SF Engine Man: Noise, Vibration, and Harshness
Within the engineering community, there is a discipline called NVH. It stands for noise, vibration, and harshness. Like a farmer who can survey a field to determine a good stand, an experienced engineer can listen to or feel an engine or machine and glean either the absence or propensity for NVH.
A real-world example of two different levels of NVH is when you hear a cheap electric drill run in comparison to a high-quality unit that has efficient bearings instead of bushings. They both turn the drill bit, but the difference in NVH is apparent. The poor-quality drill is rough sounding, noisy, and seems labored; the low NVH example is smooth, quiet, and appears more powerful.
When comparing machines, tools, or engines for purchase, a low level of NVH usually comes with a price tag. It is costly, in relative terms, to quell the three devils of NVH. It is important to note that in most instances, NVH can determine life expectancy.
For example, let’s say you are looking at a fan system on a dryer as an investment. Listen to and feel the motor, if possible. Does it shake excessively or feel coarse? Is it noisier than you think it should be? Does the fan turn smoothly and in a circular arc, or does it seem to be out of balance and loud?
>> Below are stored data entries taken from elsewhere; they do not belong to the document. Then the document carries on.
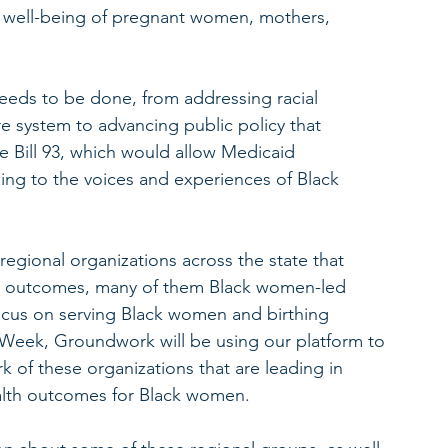
 well-being of pregnant women, mothers, 
eds to be done, from addressing racial 
re system to advancing public policy that 
e Bill 93, which would allow Medicaid 
ning to the voices and experiences of Black 
regional organizations across the state that 
th outcomes, many of them Black women-led 
focus on serving Black women and birthing 
Week, Groundwork will be using our platform to 
k of these organizations that are leading in 
alth outcomes for Black women.  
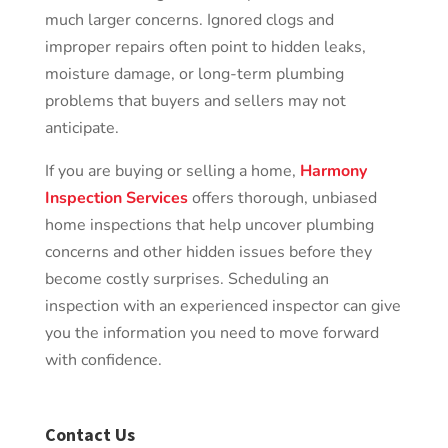
much larger concerns. Ignored clogs and
improper repairs often point to hidden leaks,
moisture damage, or long-term plumbing
problems that buyers and sellers may not
anticipate.
If you are buying or selling a home,
Harmony
Inspection Services
offers thorough, unbiased
home inspections that help uncover plumbing
concerns and other hidden issues before they
become costly surprises. Scheduling an
inspection with an experienced inspector can give
you the information you need to move forward
with confidence.
Contact Us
These factors can be a valid predictor of the reliability of that dryer.
When purchasing equipment, your hands and ears need to check for NVH, and then you can make an intelligent comparison between brands or models.
The effect that NVH has on a machine, especially an engine, is logarithmic. In other words, the frequency of the order of vibration that is causing the noise and harshness exponentially impacts wear. Just as a soil’s pH is not linear in its acidity or alkalinity and its impact on nutrient tie-up and plant uptake, so is the detriment of NVH.
Your hands and ears are important diagnostic tools when working on machines and can foretell a future problem. It is a mind-set you need to cultivate. (Listen to the Successful Farming Podcast about the thought process needed in the shop.)
With rare exception, a machine, a component, and an engine announce their poor health through NVH. Touch and listen to engines and the like when they are operating to determine their condition.
For example, feel around the engine when running. Place your hand on the alternator, any pump, and the engine itself. Do this from day one with a new purchase. This way you have a mental and tactile history of what the engine or component sounds like when all is well. It is very difficult to identify a minute degradation if you have no record. This same logic can be applied to a pump on a sprayer, a vacuum unit on a planter, the drive mechanism of a combine, or a motor on a center pivot. They all are willing to divulge their health if you listen and feel.
A very good investment is a mechanic’s stethoscope. It will allow you audible access to components that cannot be heard otherwise. A quick listen, especially if you have another of the same component for comparison, will reveal an abundance of information. If you have electric drive meters on your planter, run them in the shop and listen for any anomalies. The same holds true for listening to circuits such as hydraulic and those going to a sprayer tip. They all talk, albeit in their own language.
It costs nothing to listen and feel your engines. Pay attention for a change in components for vibration and the general smoothness by touch. When is comes to engines and machines, the most beautiful sound is that of smooth silence!